Swiss Miss: Switzerland Skirts Recession, But ETFs Struggle

A large number of diversified developed markets exchange traded funds have exposure to Swiss stocks with Switzerland often being one of the largest country weights following the U.K. and Japan in those funds. So it should be good news that Switzerland surprisingly avoided a recession in the second quarter.

 

The Swiss economy posted second-quarter GDP growth of 0.2 percent after contracting by the same amount in the first quarter, according to Bloomberg. Two consecutive quarters of contracting economic growth marks recessions. Data indicate Switzerland was able to avoid that fate, but ETFs such as the iShares MSCI Switzerland Capped ETF EWL and the First Trust Switzerland AlphaDEX Fund FSZ still face headwinds.

 

While August has been full of shocks to the foreign currency market with a steady stream of developing countries devaluing their currencies, it should be remembered that back in January, Switzerland fired the first shot in the 2015 global currency war.
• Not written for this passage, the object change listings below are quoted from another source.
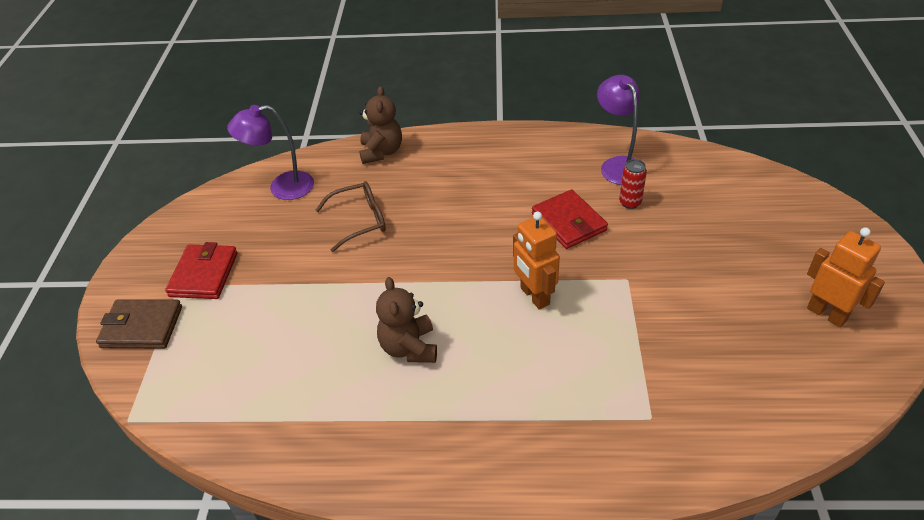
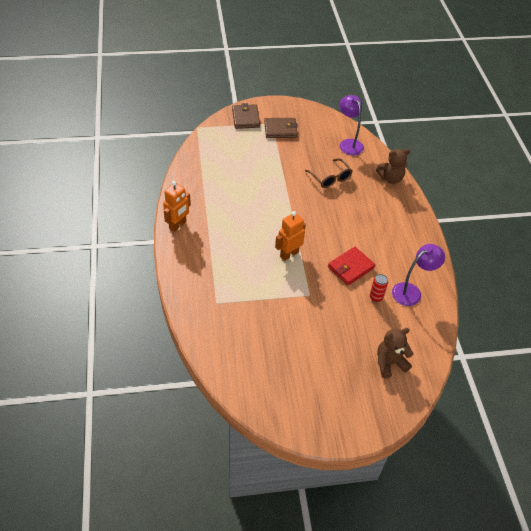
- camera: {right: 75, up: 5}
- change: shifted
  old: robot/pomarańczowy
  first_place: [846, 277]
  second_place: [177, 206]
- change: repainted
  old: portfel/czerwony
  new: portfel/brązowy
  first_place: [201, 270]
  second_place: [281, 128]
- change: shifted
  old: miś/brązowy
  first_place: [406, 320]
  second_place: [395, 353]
That is when the Swiss National Bank scrapped the franc's peg to the euro in a bid to defend the country's exporters. 

 

Problem is the CurrencyShares Swiss Franc Trust FXF is up 2.2 percent this year. That ETF tracks dollar/franc movements, so the real problem is the franc's double-digit gain against the euro.

 

EWL, the larger of the two Switzerland ETFs, is a cap-weighted fund and thereby reflective of local Swiss equity exchanges in that fund is dominated by Nestle SA NSRGY, Novartis AG NVS and Roche Holdings. Those three stocks, each of which has significant export exposure, combine for 45 percent of EWL's weight.

 

Looking at EWL another way, the ETF devotes almost 32.2 percent of its weight to health care stocks, with Novartis and Roche commanding the bulk of that allocation. That sizable health care exposure should be an advantage this year with the sector soaring, but the strong franc has sent EWL to a six-month loss of just over four percent.

 

FSZ, the smart beta spin on Swiss stocks, has not been anything to brag about over that period, either. FSZ's 40 holdings are ranked “on growth factors including 3-, 6- and 12- month price appreciation, sales to price and one year sales growth, and separately on value factors including book value to price, cash flow to price and return on assets. All stocks are ranked on the sum of ranks for the growth factors and, separately, all stocks are ranked on the sum of ranks for the value factors. A stock must have data for all growth and/or value factors to receive a rank for that style,” according to First Trust

 

In a more sanguine currency environment, that methodology could prove advantageous, but although FSZ devotes 35 percent of its weight to Swiss financial services names, the ETF is still levered to the franc via a combined 46 percent weight to the export-heavy industrial, health care and consumer discretionary names.